The two remaining factors employed in evaluating the sufficiency of contacts for purposes of personal jurisdiction also compel the conclusion that jurisdiction may properly be exercised in this case. The state of Iowa has a strong interest in protecting its residents from damages resulting from the tortious acts of nonresident defendants. Barrett, 290 N.W.2d at 923; Berkley International, 289 N.W.2d at 605. If plaintiff successfully demonstrates the truth of her allegations, injury will have occurred to her in Iowa as the result of the Fischers' conduct. As such, it is clear Iowa has a strong interest in entertaining this case.

Consideration of the convenience of the parties leads to the same conclusion.

*432 The alleged injury occurred in Iowa, and the product and witnesses to the accident are located here. Any asserted inconvenience on the part of the Fischers in having to travel from Missouri to Iowa to defend this action is not so substantial as to offend traditional notions of fair play and substantial justice. See Barrett, 290 N.W.2d at 923; Berkley International, 289 N.W.2d at 605. Similarly, the fact that the Fischers have discontinued their manufacturing activities for several years is also an insufficient basis for declining to exercise jurisdiction.

We conclude the Fischers had sufficient contacts with Iowa to permit the exercise of personal jurisdiction by our courts. The assumption of jurisdiction in this case is not inconsistent with due process. Trial court's order sustaining the Fischers' special appearance is therefore reversed, and the case remanded for further proceedings.



[1] Also named as defendants in the action were the Harlan Bowl, Inc. (the alleged owner of the pool table at the time of plaintiff's injury); Midwest Bowling & Billiard Supply, Inc. (the Nebraska dealer which allegedly sold the table to the owner); and Questor Corporation and Fuqua Industries, Inc. (allegedly the successive owners of the Fischer Manufacturing concern). These defendants are not involved in the instant appeal.

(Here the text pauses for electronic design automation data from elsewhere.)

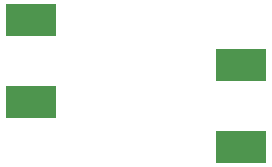
<source format=gbr>
G04 EAGLE Gerber RS-274X export*
G75*
%MOMM*%
%FSLAX34Y34*%
%LPD*%
%INSolderpaste Bottom*%
%IPPOS*%
%AMOC8*
5,1,8,0,0,1.08239X$1,22.5*%
G01*
%ADD10R,4.191000X2.667000*%


D10*
X21154Y81894D03*
X21154Y151786D03*
X198846Y113686D03*
X198846Y43794D03*
M02*

</source>
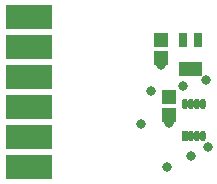
<source format=gts>
G04 Layer_Color=20142*
%FSLAX25Y25*%
%MOIN*%
G70*
G01*
G75*
%ADD21R,0.04737X0.04934*%
%ADD22R,0.02572X0.05131*%
%ADD23O,0.01981X0.03556*%
%ADD24R,0.01981X0.03556*%
%ADD25R,0.15800X0.08400*%
%ADD26C,0.03200*%
D21*
X159100Y461905D02*
D03*
Y456000D02*
D03*
X156700Y480853D02*
D03*
Y474947D02*
D03*
D22*
X163741Y471077D02*
D03*
X166300D02*
D03*
X168859D02*
D03*
Y480723D02*
D03*
X163741D02*
D03*
D23*
X170606Y459630D02*
D03*
X168637D02*
D03*
X166668D02*
D03*
X164700D02*
D03*
X170606Y449000D02*
D03*
X168637D02*
D03*
X166668D02*
D03*
D24*
X164700D02*
D03*
D25*
X112500Y458500D02*
D03*
Y468500D02*
D03*
Y478500D02*
D03*
Y488500D02*
D03*
Y448500D02*
D03*
Y438500D02*
D03*
D26*
X149900Y452800D02*
D03*
X163800Y465500D02*
D03*
X153300Y463700D02*
D03*
X166668Y442100D02*
D03*
X172100Y445300D02*
D03*
X171600Y467500D02*
D03*
X159100Y453100D02*
D03*
X156700Y472500D02*
D03*
X158700Y438500D02*
D03*
M02*

</source>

[2] Section 617.3 provides in pertinent part:

If a nonresident person makes a contract with a resident of Iowa to be performed in whole or in part by either party in Iowa, or if such person commits a tort in whole or in part in Iowa against a resident of Iowa, such acts shall be deemed to be doing business in Iowa by such person for the purpose of service of process or original notice on such person under this section, and shall be deemed to constitute the appointment of the secretary of state of the state of Iowa to be the true and lawful attorney of such person upon whom may be served all lawful process or original notice in actions or proceedings arising from or growing out of such contract or tort. . . . The making of the contract or the committing of the tort shall be deemed to be the agreement of such corporation or such person that any process or original notice so served shall be of the same legal force and effect as if served personally upon such defendant within the state of Iowa. The term "resident of Iowa" shall include any Iowa corporation, any foreign corporation holding a certificate of authority to transact business in Iowa, any individual residing in Iowa, and any partnership or association one or more of whose members is a resident of Iowa.